> EXERCISE
Please repeat the line that has "749 552 18.43" and all lines after it, exactly as they appear, through the end of the entries.

++++ SUPPLIED ENTRIES

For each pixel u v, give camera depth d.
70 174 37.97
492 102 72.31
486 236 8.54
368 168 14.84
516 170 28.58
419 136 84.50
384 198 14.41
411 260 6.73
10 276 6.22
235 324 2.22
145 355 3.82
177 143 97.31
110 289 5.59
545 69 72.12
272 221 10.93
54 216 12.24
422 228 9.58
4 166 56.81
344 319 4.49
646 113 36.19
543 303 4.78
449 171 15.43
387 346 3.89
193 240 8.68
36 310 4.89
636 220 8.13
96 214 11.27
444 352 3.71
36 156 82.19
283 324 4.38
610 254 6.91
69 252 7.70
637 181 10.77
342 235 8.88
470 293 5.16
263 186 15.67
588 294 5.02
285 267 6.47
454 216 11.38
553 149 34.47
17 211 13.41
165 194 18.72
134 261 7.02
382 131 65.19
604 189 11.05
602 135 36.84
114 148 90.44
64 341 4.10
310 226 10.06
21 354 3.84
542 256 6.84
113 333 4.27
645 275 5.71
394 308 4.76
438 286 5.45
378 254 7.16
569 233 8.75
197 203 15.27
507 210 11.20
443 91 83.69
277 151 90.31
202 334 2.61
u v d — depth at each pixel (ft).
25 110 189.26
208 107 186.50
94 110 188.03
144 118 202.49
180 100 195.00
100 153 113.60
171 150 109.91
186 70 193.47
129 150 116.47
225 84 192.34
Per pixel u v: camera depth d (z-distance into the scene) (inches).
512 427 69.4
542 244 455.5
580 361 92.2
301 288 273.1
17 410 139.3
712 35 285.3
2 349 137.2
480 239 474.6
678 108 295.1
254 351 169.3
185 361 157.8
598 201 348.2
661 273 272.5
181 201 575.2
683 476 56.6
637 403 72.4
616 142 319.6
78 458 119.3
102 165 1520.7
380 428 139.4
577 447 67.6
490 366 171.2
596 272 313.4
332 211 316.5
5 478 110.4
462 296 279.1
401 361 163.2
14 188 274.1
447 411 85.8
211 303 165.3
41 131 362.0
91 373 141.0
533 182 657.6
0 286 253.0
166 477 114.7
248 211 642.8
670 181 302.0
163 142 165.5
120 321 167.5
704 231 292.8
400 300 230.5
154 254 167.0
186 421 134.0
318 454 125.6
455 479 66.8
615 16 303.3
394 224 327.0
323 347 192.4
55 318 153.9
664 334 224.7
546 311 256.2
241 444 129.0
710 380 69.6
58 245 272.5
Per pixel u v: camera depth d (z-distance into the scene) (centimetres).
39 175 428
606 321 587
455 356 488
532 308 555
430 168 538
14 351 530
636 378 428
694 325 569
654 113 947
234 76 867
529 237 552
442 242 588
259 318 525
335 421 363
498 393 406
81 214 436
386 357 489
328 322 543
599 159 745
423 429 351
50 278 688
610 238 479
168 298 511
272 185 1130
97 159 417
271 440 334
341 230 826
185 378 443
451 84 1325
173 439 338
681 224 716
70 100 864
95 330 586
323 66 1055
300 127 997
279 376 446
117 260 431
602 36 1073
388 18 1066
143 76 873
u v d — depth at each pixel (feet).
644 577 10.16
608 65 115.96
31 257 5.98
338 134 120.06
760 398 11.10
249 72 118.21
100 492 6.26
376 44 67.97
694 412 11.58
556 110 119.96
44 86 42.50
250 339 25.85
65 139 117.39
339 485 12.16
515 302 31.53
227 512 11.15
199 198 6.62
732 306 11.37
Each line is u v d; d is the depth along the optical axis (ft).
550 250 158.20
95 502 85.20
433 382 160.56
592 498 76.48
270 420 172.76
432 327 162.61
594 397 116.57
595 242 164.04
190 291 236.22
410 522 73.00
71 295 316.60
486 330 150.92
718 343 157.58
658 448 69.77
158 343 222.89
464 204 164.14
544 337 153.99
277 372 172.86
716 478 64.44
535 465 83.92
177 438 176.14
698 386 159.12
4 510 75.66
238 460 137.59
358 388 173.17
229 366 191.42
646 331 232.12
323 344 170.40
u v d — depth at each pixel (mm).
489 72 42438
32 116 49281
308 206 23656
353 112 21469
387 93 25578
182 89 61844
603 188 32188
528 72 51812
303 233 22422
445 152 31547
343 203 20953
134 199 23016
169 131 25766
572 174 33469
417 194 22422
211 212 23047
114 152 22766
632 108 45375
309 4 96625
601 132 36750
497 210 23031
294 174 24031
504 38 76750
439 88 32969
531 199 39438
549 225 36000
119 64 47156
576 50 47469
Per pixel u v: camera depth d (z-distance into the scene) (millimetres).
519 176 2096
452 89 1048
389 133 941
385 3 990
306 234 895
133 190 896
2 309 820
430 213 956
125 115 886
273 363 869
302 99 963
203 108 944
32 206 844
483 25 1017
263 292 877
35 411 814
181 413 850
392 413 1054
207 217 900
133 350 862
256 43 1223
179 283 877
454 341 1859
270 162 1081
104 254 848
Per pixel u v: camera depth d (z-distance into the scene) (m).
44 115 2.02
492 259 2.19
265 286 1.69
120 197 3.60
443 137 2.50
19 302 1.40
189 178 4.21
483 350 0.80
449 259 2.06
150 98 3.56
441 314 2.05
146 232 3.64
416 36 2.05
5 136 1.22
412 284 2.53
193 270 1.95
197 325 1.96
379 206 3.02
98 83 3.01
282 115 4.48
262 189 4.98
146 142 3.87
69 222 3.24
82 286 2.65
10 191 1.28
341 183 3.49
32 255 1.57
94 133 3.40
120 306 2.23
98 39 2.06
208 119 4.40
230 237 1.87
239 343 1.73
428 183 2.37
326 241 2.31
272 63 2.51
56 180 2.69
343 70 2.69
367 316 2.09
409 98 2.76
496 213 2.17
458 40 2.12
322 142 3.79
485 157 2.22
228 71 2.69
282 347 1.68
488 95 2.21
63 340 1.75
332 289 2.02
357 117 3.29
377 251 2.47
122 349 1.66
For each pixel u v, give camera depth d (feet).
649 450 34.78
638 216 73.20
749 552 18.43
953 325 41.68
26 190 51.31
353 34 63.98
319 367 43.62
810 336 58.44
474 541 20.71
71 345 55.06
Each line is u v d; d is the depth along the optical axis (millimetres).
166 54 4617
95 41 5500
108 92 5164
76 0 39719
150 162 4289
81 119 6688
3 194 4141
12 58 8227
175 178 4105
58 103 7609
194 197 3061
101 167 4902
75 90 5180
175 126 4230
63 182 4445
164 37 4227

++++++++

> SOLUTION TO THE PROBLEM
749 552 18.43
953 325 41.68
26 190 51.31
353 34 63.98
319 367 43.62
810 336 58.44
474 541 20.71
71 345 55.06
Each line is u v d; d is the depth along the optical axis (millimetres).
166 54 4617
95 41 5500
108 92 5164
76 0 39719
150 162 4289
81 119 6688
3 194 4141
12 58 8227
175 178 4105
58 103 7609
194 197 3061
101 167 4902
75 90 5180
175 126 4230
63 182 4445
164 37 4227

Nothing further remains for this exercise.